For testing purposes, the encoding could be as simple as an XOR with a random string. That would allow you to test that the idea works, while not worrying too much about the details of the delta-compression scheme. You could test this against a simple perl/python CGI script under apache to make sure it works right.
Only after that works nicely would you start plugging in a real delta-compression scheme. Then you can either try to resurrect the librsync code, or you could look at the newer crc based delta compression that Rusty has been working on in ccan (Rusty is CCd on this email).
You also might like to look at this early (but working) version of rproxy:
http://samba.org/tridge/rproxy-99.tgz
It is from a demo I gave in 1999. To run it, do something like this:
rproxy localhost:8081 8080
then in another window (or on another machine) do this:
rproxy yourproxy:3128 8081
then set your browser to go via a proxy at localhost:8080. The data will be delta-compressed between the two instances of rproxy.
The code is pretty horrible, but it may be a useful way of you playing with a working example.
Cheers, Tridge
On 21/03/09 at 05:31 GMT Tridge wrote:
yes - for this to be useful we need to get in into 3 main types of programs:
- web browsers
- web servers (probably starting with Apache)
- web proxies (eg. squid)
Getting it into any two of these will make it useful. In all 3 will benefit the most.

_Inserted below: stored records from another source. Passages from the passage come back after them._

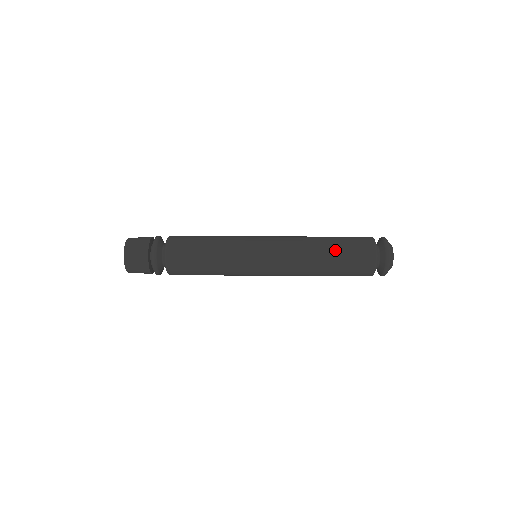
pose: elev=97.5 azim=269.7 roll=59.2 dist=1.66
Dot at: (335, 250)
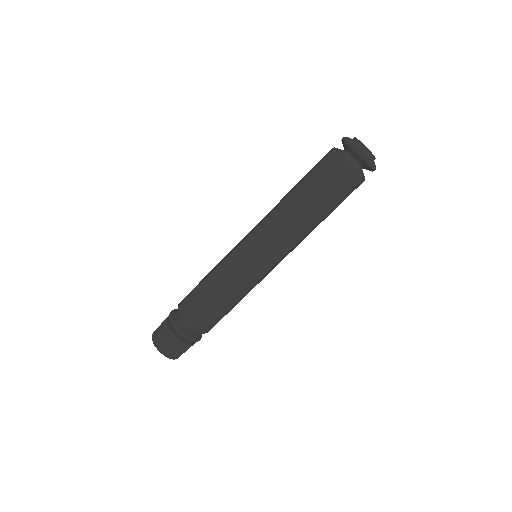
Dot at: (314, 197)
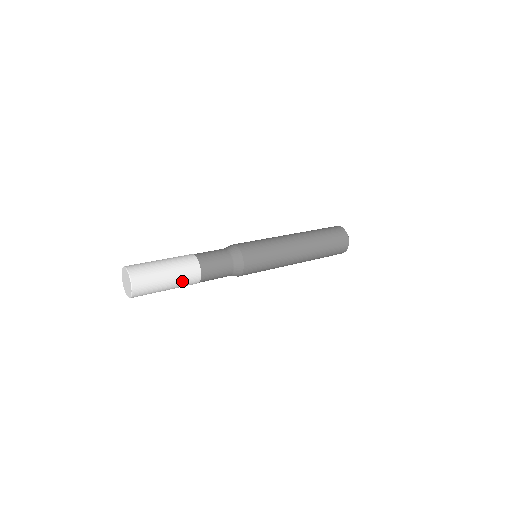
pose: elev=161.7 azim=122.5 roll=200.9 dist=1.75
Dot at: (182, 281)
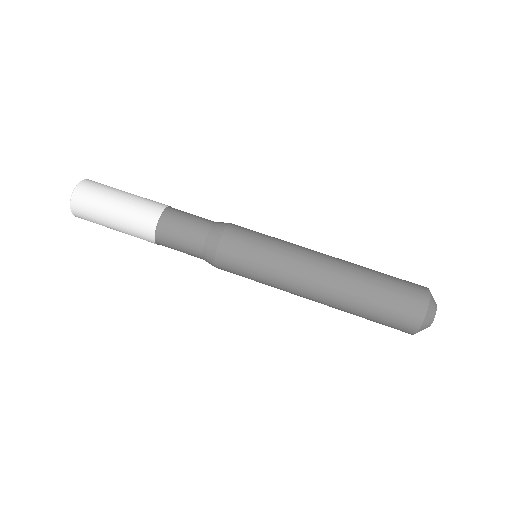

The existing prototype of rproxy enables the protocol extension when two or more entities in the chain between the client and the server support the extension. The delta-compression then applies to all the data going between those entities, and it is transparent to those on either side.
Cheers, Tridge
On 23/03/09 at 05:10 GMT, Tridge wrote:
I would hope you'd hook into the existing cache code in firefox, but extend it to allow the plugin to ask for pages that are normally not cached (such as dynamic pages) to be cached. So the cache size limits that are already controllable by firefox users would work.
One interesting question is whether we can have a way to prevent cacheing when the site doesn't support the extensions to take advantage of the cached data. Should the plugin not trigger unless we've visited the site previously and received an indication that the server supports the extension?
> Again, would you please share your prototype with me?
sure, it is here:
http://samba.org/tridge/rproxy-99.tgz
It is from a demo I gave in 1999. To run it, do something like this:
rproxy localhost:8081 8080
then in another window (or on another machine) do this:
rproxy yourproxy:3128 8081
then set your browser to go via a proxy at localhost:8080. The data will be delta-compressed between the two instances of rproxy.
The code is pretty horrible, but it may be a useful way of you playing with a working example.
Cheers, Tridge
RFC 3229
RFC 3229 also specifies a delta encoding standard for HTTP.